NAVIGAZIONE LAGHI LOMBARDI

Un contributo di 5,3 milioni di euro per valorizzare i laghi lombardi potenziando le infrastrutture, la portualita’ e la navigazione turistica e di linea. E’ quanto prevede una delibera approvata dalla Giunta regionale su proposta dell’assessore alle Infrastrutture, Trasporti e Mobilita’ sostenibile, Claudia Maria Terzi.

FINANZIATI 43 INTERVENTI – “Finanziamo 43 nuovi interventi – ha spiegato l’assessore Terzi – che saranno avviati e completati nell’arco del biennio 2018-2019 per un importo complessivo di 5.358.050 milioni di euro. Si tratta di stanziamenti destinati alle Autorita’ di bacino lacuale (laghi di Garda, Iseo, Maggiore, Lario e Ceresio) e ai Comuni rivieraschi. Il programma approvato include interventi che vanno dalla riqualificazione o di porti e pontili alla valorizzazione di passeggiate a lago, spiagge e piste ciclopedonali, dall’ammodernamento delle strutture per la navigazione pubblica di linea e da diporto alla realizzazione di parcheggi, fino al consolidamento delle sponde. Nel dettaglio vengono realizzate 8 nuove opere sul Lago Maggiore, 12 sul Lago d’Iseo, 5 sul Lago di Garda, 12 sul Lario e 6 sul Lago Ceresio, oltre a quelle gia’ in corso di realizzazione e precedentemente finanziate”.
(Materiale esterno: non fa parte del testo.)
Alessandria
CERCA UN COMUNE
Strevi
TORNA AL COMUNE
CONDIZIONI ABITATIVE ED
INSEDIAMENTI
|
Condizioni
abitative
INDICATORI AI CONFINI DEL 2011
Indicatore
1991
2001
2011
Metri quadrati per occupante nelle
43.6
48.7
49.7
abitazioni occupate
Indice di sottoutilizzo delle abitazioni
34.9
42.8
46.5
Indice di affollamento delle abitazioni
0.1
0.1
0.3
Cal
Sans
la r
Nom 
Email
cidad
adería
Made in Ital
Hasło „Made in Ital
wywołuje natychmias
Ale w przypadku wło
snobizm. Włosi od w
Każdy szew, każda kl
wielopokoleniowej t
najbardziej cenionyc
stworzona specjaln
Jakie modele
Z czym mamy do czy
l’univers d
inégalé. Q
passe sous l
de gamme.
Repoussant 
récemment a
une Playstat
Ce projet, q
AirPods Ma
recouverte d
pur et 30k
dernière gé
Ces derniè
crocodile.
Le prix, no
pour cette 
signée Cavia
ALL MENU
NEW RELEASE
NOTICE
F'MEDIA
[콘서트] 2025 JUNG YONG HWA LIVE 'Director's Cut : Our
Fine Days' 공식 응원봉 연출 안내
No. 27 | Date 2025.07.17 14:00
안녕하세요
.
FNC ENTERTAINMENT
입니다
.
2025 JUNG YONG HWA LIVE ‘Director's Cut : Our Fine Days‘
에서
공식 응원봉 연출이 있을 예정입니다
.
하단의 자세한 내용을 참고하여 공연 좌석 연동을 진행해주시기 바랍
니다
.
OPERAZIONE RILANCIO DEI NOSTRI LAGHI – “Attraverso queste opere – ha proseguito Terzi – diamo risposte alle istanze dei territori contribuendo ad attuare un’operazione di rilancio dei nostri laghi, con l’obiettivo di migliorare i servizi offerti ai cittadini e rafforzare l’attrattivita’ anche sotto il profilo turistico delle aree interessate. Questo provvedimento testimonia come la Regione riservi la massima attenzione, tramite azioni concrete, al tema della tutela e dello sviluppo dei laghi lombardi. Implementare una serie di infrastrutture, migliorandone decoro e funzionalita’, significa accrescere le potenzialita’ di zone che rappresentano un patrimonio di bellezza unico in Italia e in Europa, a vantaggio di residenti e turisti”.